BEGIN EXERCISE PASSAGE

Great Blue Herons nest as single pairs, but mostly in colonies (Figure 4) that are typically < 500 nests (Butler 1997, Gibbs and Kinkel 1997, Kelly et al. 2007), but in at least one case > 1,000 pairs (Witt 2006). The number of nests has been positively related to the area of nearby foraging habitat in British Columbia (Butler 1991, Knight 2010), Oregon (Werschkul et al. 1977, Bayer and McMahon 1981), Maine (Gibbs et al. 1987b, Gibbs 1991), and Illinois (Gibbs and Kinkel 1997). In some regions, the location of colony sites has been best explained by the distribution of foraging habitats (coastal British Columbia - Butler 1991, Knight 2010; Maine - Gibbs 1991; and Illinois - Gibbs and Kinkel 1997), but not in the San Francisco Bay area (Kelly et al. 1993).

Colony sites are located on average between 2.3 to 6.5 km from their primary foraging location (Doyd and Flake 1985, Butler 1991, Custer and Galli 2002, Knight 2010). Other important factors determining nest site selection include buffering habitat to human activity (vegetation or water), lower road density and larger woodlands (Parker 1980, Gibbs and Kinkel 1997), but sometimes herons nest closer to humans than expected by chance, presumably to take advantage of foraging opportunities (Knight 2010).

Colony site selection is also predator-driven. Where mammalian predators are common, herons usually select nest sites that are difficult to reach (e.g., islands, trees in swamps, high branches, etc). On the coast of British Columbia, nests are placed so that they are difficult to identify from the air but are easy to identify from ground level, presumably because mammalian predators are rare but aerial ones are common (RGV). In some cases, colony locations are chosen in close proximity to Bald Eagle territories, likely to take advantage of the territoriality of the resident eagles (Jones 2010; see also Conservation: effects of predator activity).

END EXERCISE PASSAGE
BEGIN EXTRACTED DATA

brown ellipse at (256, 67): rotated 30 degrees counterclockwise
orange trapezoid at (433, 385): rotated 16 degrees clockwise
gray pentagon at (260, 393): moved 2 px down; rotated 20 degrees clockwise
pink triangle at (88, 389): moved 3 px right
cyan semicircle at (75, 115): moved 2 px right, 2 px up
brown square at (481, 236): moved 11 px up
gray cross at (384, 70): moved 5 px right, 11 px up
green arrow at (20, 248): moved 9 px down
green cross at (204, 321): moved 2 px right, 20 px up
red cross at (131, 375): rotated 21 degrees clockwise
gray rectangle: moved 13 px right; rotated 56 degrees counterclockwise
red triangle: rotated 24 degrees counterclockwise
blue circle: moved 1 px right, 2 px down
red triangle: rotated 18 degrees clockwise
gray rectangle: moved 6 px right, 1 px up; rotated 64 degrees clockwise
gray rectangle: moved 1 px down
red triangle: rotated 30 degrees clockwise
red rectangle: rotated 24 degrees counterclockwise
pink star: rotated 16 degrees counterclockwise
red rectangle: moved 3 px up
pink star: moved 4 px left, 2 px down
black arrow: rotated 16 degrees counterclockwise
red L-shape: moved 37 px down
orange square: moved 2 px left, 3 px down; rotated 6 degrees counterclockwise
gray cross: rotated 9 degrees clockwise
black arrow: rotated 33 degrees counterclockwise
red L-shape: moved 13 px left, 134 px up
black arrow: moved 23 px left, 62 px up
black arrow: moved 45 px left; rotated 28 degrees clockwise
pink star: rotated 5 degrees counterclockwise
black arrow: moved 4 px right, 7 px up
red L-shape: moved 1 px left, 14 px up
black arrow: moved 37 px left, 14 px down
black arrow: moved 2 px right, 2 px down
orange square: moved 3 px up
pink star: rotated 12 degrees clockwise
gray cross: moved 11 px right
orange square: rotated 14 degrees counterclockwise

END EXTRACTED DATA

■ ASSIGNMENT 1 ■
In the heron colony passage above, condense the paragraph that begins "Colony site selection is also predator-driven" into a bulleted list that keeps its main facts.
■ ASSIGNMENT 2 ■
Retype part of the heron colony passage, beginning at the words "Colony site selection" and stopping after "of predator activity).".
■ ASSIGNMENT 3 ■
According to the heron colony passage, what is the average distance between colony sites and their primary foraging location?

■ TASK RESPONSE 1 ■
- Predators influence where herons choose colony sites.
- Where mammalian predators are common, herons usually nest in hard-to-reach places such as islands, trees in swamps, and high branches.
- On the British Columbia coast, nests are hard to spot from the air but easy to spot from the ground, presumably because aerial predators are common there and mammalian ones are rare.
- Some colonies are placed close to Bald Eagle territories, likely to take advantage of the resident eagles' territoriality.

■ TASK RESPONSE 2 ■
Colony site selection is also predator-driven. Where mammalian predators are common, herons usually select nest sites that are difficult to reach (e.g., islands, trees in swamps, high branches, etc). On the coast of British Columbia, nests are placed so that they are difficult to identify from the air but are easy to identify from ground level, presumably because mammalian predators are rare but aerial ones are common (RGV). In some cases, colony locations are chosen in close proximity to Bald Eagle territories, likely to take advantage of the territoriality of the resident eagles (Jones 2010; see also Conservation: effects of predator activity).

■ TASK RESPONSE 3 ■
Between 2.3 and 6.5 km.